RF: The countries that played a decisive role in the Geneva decision to support the Guatemalan government were Mexico and Spain. The US was not key. Maybe Washington's interests were behind Mexico, but Mexico was there, leading the rest of Latin America. The Mexican government argued that it supported the democratic process and thus had to support Serrano, who guarantees that process. The arguments were political and not humanitarian as they should have been. At the same time that the Human Rights Commission was in session in Geneva, the Guatemalan army was launching an operative against the CPRs along the whole border with Mexico. We said this in Geneva and later in the Interamerican Human Rights Commission of the Organization of American States. It's precisely during a peace process when respect for human rights should be more closely monitored, because the parties become more aggressive. And the ones who suffer most are the civilians.

envío: What dreams do you have left now? The three books you couldn't publish?
RF: I'm already writing a book about the experience of the CPRs. Then I dream of returning to Guatemala. And soon. I would also like to transmit the message of what I've lived through to more and more people, through radio and television. And if anyone were interested, there's enough material to make a movie. A deeper dream? Let's see... One doesn't tell the dreams one holds dearest.
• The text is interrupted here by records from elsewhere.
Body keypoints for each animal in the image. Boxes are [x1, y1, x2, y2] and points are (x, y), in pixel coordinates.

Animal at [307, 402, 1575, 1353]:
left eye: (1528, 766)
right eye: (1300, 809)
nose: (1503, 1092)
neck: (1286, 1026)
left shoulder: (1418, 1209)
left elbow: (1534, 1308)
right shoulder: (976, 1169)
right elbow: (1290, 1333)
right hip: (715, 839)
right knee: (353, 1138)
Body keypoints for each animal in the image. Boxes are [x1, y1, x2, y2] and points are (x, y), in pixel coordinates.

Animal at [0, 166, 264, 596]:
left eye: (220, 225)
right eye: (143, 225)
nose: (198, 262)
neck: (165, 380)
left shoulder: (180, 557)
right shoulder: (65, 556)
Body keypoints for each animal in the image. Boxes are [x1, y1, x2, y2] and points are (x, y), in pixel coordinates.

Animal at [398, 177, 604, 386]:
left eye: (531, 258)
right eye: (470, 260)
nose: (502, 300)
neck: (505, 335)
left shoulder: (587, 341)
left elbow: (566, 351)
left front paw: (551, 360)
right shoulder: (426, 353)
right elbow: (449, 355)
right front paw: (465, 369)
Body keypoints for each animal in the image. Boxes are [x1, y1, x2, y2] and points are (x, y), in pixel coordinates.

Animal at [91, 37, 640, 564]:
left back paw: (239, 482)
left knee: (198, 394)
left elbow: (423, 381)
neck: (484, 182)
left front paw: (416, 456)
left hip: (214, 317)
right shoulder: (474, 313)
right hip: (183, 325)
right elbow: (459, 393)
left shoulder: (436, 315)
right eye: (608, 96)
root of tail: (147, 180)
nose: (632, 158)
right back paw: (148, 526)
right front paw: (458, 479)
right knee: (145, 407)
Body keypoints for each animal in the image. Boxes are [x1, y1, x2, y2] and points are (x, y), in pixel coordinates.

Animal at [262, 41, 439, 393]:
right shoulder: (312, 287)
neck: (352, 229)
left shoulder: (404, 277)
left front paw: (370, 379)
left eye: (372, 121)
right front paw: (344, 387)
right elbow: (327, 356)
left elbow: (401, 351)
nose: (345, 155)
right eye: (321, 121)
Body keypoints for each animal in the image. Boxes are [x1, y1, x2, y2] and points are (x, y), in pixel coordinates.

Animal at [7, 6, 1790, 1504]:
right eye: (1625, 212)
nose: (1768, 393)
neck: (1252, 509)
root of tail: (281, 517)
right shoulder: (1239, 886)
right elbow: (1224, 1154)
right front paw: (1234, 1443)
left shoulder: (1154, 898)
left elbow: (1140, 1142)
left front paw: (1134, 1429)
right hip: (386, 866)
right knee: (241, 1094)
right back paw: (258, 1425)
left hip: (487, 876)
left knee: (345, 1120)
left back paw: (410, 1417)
------------------------------------------------

"They burned everyone"

"The soldiers collect firewood, because there's firewood
cut and stacked there. They throw the people into the hole.
The people go into the hole and on top of them they toss in more and more firewood. They splash gasoline on top. The wood is soaked. They move away and throw the match. When it falls it's like a bomb. Boom!...a huge fire. The whole mouth of the hole
fills up with flames. It burns for about 20 minutes.
The firewood is still moving because the dead are still kicking. The spirit is alive. But when they see that the fire is dying down, more gasoline! And in half an hour the fire dies.
And the bodies are pure ash. The hands crumble. In the body, what a lot of fat! The fire catches the fat, and, soon,
the poor ones are finished.... They took me there to see and so that I'd give more information, but thank God I never said more." The witness was at this site in 1982. The crematorium was located in a camp half a kilometer from the Río Chixoy, in Playa Grande, Ixcán, department of Quiché, Guatemala, Central
America.

(Masacres de la Selva, Introduction)

"I lived in a hole"

The witness was held in a very narrow cell, dug out of a hillside in Playa Grande. He lived there, incommunicado, for five months. They took him out only once every two weeks, to plunge him into the river. "They locked me into a hole. Many times they told me it was a cell, but what I saw is a hole.... They held me there, and I was there for five months without food. They gave me breakfast half a tortilla. Sometimes they gave me a whole one. The good soldiers gave me a whole one. And when the purely evil soldiers came, they barely gave me half. And other soldiers pitied me. What kept me alive was water, and since I had a gallon jug, that jug helped me in that hole. I asked them... I knocked on the door and when he came I said, 'Excuse me soldier,' I said, 'Could I have water?' 'You want
water? Are you thirsty?' he said. 'Yes.' 'Then drink your urine,' he said, 'and if you're hungry, eat your shit.' And then I was silent again. They didn't give me water. And when the door of that hole was cracked open like that I sucked in air. I saw a tiny bit of light. You could barely see anything, just cracked open an inch and a half like that. That cracking open of the door gave me life."
The witness was taken out of the hole by the army in the hope that he would help them patrol the jungle, pointing out guerrilla encampments. On one of those walks, he was able to escape yelling exclamations of joy and insults at the soldiers, who, in vain, showered him with gunfire and grenades.